Source document =
────

SUMMARY OF THE INVENTION
 Air is trapped in a container at an origin location associated with an event, and the container is sealed to hermetically confine the trapped air therein. The container is provided with a commemorative object or indicia identifying the event associated with the air that was trapped, typically by fixing the object on the container or on a support carrying the container. The container with the commemorative object are then moved to a destination location distant from the location at which the event took place, and the container holding the air and provided with the commemorative object is displayed there.
 Thus a person who attends a wedding, a championship sporting event, a treaty signing, a birth of a child, or some other event significant to that person will have on display something that actually is physically associated with that event, namely the air trapped in the object.
 The air according to the invention is trapped under superatmospheric pressure. In addition the container and the commemorative object are packaged together prior to shipping.

────

Supplied records =
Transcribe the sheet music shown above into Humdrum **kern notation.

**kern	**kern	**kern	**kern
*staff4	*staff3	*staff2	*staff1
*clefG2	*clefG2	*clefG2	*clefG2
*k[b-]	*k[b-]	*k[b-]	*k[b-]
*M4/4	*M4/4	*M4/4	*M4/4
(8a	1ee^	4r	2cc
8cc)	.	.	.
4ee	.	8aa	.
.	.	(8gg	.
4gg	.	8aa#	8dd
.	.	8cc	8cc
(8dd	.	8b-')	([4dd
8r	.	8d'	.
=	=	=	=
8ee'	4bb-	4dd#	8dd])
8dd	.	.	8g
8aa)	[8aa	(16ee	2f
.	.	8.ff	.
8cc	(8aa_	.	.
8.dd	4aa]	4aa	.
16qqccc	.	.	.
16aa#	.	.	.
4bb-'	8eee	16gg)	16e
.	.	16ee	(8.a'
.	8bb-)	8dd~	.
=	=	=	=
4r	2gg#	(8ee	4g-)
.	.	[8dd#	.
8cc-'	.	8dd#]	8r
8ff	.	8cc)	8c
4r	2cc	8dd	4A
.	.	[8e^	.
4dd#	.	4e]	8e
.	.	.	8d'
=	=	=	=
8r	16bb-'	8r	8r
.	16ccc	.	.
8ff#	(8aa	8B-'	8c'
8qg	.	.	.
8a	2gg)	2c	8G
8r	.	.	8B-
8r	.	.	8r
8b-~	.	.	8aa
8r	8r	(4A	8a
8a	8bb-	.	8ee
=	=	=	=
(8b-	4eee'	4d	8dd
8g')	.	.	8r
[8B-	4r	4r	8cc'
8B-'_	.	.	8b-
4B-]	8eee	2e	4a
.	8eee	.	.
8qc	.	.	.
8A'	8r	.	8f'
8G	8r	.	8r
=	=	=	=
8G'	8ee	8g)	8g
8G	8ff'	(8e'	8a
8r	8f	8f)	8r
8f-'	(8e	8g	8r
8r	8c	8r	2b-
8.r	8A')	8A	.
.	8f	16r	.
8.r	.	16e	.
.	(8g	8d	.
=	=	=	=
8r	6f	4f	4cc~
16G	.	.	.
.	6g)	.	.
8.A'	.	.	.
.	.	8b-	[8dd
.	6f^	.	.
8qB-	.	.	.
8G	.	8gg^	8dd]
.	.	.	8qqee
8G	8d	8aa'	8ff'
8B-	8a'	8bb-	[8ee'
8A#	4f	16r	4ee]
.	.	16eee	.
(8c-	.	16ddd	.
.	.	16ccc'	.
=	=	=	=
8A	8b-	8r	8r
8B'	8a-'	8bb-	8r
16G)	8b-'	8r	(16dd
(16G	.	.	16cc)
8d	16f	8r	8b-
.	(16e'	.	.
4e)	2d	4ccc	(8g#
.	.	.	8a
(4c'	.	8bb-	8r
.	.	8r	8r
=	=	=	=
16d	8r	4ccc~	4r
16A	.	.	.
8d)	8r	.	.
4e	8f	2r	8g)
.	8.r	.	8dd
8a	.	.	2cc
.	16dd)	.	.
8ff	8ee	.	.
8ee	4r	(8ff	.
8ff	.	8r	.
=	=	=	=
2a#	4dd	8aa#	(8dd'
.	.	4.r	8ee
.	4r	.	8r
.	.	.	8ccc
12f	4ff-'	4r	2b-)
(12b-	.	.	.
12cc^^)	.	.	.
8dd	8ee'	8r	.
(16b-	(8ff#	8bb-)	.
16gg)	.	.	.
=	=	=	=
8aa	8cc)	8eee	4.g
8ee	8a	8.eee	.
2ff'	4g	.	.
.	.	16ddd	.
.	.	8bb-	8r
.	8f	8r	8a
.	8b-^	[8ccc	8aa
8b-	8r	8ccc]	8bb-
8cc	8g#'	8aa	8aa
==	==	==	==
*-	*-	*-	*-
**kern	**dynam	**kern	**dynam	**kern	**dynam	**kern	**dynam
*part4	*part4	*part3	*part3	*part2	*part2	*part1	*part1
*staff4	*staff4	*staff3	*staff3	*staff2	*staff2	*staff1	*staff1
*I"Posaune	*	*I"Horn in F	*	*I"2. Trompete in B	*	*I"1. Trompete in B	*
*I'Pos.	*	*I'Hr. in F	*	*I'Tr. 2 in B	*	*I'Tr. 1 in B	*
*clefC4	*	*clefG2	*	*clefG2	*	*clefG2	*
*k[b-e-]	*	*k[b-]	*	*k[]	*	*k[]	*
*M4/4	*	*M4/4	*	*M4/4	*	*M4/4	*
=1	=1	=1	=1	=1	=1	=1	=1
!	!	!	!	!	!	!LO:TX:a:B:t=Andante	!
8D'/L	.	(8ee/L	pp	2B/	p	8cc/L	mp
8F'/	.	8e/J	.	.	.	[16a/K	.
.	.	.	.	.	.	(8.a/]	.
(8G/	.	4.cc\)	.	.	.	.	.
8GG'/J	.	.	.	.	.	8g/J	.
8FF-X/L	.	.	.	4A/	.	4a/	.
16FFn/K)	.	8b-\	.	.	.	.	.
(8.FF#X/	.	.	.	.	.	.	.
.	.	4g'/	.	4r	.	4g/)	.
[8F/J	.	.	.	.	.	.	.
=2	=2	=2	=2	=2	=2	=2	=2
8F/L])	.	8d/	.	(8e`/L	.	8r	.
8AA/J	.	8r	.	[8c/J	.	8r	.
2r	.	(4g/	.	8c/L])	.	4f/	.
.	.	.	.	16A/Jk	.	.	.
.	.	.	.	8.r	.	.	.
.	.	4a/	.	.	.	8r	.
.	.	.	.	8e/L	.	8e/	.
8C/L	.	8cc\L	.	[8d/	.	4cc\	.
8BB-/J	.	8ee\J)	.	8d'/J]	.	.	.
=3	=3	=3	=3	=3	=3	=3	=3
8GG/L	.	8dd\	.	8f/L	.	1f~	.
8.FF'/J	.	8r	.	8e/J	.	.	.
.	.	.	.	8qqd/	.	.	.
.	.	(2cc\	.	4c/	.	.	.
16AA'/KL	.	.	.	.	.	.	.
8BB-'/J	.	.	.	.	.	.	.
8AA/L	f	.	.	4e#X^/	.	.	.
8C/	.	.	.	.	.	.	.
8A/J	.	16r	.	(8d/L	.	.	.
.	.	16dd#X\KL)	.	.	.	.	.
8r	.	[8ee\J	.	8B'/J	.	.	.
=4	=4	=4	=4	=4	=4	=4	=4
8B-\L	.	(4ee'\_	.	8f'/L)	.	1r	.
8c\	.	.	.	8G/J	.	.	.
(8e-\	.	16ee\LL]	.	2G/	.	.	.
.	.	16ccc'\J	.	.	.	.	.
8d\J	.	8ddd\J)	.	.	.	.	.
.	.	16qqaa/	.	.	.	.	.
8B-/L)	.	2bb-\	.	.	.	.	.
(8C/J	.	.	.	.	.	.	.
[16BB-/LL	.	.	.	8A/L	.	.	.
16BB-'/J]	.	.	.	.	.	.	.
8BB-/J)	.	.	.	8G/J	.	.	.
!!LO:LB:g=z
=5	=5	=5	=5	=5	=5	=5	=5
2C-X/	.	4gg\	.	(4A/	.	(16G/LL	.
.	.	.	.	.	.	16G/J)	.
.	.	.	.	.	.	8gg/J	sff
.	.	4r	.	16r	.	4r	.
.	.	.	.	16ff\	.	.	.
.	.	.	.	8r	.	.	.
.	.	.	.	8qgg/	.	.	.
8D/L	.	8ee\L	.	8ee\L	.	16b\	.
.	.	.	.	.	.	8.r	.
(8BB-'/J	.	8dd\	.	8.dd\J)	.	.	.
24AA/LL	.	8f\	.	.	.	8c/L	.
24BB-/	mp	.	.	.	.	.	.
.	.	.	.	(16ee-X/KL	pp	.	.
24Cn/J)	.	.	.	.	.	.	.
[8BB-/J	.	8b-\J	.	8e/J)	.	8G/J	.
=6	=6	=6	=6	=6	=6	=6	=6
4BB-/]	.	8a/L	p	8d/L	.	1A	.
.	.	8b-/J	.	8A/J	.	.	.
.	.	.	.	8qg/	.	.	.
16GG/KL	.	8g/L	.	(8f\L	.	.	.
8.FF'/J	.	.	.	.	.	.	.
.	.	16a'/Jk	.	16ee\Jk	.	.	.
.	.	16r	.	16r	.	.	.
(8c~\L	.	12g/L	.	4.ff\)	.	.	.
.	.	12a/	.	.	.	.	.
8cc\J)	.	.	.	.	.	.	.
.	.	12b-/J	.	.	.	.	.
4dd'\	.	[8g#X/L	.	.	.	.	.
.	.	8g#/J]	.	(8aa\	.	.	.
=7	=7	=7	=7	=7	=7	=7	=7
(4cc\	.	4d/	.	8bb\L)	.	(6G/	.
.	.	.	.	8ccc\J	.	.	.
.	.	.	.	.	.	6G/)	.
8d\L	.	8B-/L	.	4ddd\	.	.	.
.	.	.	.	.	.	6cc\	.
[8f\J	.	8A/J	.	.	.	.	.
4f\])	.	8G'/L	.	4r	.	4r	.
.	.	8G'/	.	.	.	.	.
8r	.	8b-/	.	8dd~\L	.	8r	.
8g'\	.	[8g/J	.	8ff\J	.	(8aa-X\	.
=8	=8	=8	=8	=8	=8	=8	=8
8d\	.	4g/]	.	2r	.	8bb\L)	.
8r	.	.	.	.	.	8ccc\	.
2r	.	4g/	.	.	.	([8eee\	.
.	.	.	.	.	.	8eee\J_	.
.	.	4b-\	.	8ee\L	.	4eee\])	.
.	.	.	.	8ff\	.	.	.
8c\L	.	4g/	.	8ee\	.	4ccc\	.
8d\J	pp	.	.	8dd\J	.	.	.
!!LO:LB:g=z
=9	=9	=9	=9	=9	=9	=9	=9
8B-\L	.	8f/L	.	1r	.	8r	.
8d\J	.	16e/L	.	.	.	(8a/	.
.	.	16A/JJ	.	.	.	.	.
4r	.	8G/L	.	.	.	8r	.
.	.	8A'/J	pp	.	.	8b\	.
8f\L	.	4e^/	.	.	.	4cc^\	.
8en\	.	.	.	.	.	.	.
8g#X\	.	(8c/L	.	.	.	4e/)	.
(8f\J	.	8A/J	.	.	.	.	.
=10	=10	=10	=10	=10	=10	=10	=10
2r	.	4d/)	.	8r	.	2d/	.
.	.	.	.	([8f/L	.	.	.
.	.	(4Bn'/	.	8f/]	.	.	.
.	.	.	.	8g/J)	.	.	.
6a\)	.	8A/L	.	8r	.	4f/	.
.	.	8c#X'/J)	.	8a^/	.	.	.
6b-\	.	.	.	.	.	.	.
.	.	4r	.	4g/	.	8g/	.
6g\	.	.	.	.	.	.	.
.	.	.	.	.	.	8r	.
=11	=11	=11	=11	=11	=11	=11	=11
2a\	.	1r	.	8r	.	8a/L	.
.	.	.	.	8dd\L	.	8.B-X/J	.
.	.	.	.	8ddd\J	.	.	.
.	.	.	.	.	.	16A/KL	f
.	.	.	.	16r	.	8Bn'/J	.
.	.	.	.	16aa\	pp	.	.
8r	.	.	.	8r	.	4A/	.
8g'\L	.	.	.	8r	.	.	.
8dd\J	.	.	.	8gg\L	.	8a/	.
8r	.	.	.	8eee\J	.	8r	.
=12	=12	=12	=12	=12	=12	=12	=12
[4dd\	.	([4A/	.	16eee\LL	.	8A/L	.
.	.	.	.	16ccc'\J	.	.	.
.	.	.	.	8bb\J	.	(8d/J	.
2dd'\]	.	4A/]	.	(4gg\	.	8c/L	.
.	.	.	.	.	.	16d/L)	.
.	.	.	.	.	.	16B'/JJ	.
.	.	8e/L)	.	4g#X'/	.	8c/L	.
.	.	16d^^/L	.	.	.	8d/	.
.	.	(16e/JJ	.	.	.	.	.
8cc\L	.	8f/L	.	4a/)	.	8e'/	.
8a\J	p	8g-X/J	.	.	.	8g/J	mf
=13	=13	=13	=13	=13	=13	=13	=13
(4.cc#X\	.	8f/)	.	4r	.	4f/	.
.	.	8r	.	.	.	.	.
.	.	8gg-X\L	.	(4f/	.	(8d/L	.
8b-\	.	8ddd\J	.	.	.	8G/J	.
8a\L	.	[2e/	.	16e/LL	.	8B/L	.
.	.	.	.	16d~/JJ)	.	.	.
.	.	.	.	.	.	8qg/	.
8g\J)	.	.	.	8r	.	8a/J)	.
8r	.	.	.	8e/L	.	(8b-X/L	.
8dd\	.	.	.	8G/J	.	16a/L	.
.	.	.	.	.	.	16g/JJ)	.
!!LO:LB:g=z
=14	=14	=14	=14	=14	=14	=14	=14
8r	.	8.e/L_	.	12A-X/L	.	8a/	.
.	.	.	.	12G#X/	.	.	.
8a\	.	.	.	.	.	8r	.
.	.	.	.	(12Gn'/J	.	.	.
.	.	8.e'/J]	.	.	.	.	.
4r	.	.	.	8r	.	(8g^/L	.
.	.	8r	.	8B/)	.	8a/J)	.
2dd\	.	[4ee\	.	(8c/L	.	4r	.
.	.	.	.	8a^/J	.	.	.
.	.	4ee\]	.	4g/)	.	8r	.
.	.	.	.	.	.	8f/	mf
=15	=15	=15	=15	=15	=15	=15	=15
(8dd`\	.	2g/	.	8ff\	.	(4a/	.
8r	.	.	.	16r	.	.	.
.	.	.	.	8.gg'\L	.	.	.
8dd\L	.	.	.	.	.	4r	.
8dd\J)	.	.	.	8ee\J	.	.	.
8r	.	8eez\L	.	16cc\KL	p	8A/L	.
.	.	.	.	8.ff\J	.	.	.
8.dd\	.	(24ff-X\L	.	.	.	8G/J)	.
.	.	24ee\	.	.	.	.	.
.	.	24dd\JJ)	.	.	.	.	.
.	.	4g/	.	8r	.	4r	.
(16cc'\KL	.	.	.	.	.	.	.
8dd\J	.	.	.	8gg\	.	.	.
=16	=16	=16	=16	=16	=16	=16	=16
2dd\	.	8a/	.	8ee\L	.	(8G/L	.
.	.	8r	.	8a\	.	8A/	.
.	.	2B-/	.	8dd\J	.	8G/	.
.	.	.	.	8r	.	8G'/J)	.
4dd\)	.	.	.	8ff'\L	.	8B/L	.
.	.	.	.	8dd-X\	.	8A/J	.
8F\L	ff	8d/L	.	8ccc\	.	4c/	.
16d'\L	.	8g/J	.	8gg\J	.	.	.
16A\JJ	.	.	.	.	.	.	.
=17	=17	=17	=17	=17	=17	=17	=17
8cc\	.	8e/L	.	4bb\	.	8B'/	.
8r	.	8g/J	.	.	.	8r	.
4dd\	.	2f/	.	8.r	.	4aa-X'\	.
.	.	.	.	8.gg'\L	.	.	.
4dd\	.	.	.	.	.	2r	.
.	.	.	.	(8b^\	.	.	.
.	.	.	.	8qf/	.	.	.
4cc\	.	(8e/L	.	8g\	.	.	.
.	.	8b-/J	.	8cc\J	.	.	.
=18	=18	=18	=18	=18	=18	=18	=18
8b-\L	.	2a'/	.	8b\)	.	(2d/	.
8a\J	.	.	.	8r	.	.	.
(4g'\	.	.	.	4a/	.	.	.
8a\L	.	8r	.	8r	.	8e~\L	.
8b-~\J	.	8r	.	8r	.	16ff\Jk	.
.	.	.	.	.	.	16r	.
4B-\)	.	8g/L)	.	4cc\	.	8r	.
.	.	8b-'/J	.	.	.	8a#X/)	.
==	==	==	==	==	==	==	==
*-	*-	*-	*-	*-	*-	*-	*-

────

Problems to work on =
a - Summarize the invention summary in two sentences.
b - Transcribe the invention summary word for word, starting with "SUMMARY OF THE" and going on through "is displayed there.".

Outputs by task =
a - Air is trapped and hermetically sealed in a container at a location associated with an event, and the container is given a commemorative object or indicia identifying that event before being moved to a distant location and displayed there. A person who attended an event such as a wedding or the birth of a child thus has on display something physically associated with it, and the air is trapped under superatmospheric pressure, with the container and commemorative object packaged together before shipping.

b -
SUMMARY OF THE INVENTION
 Air is trapped in a container at an origin location associated with an event, and the container is sealed to hermetically confine the trapped air therein. The container is provided with a commemorative object or indicia identifying the event associated with the air that was trapped, typically by fixing the object on the container or on a support carrying the container. The container with the commemorative object are then moved to a destination location distant from the location at which the event took place, and the container holding the air and provided with the commemorative object is displayed there.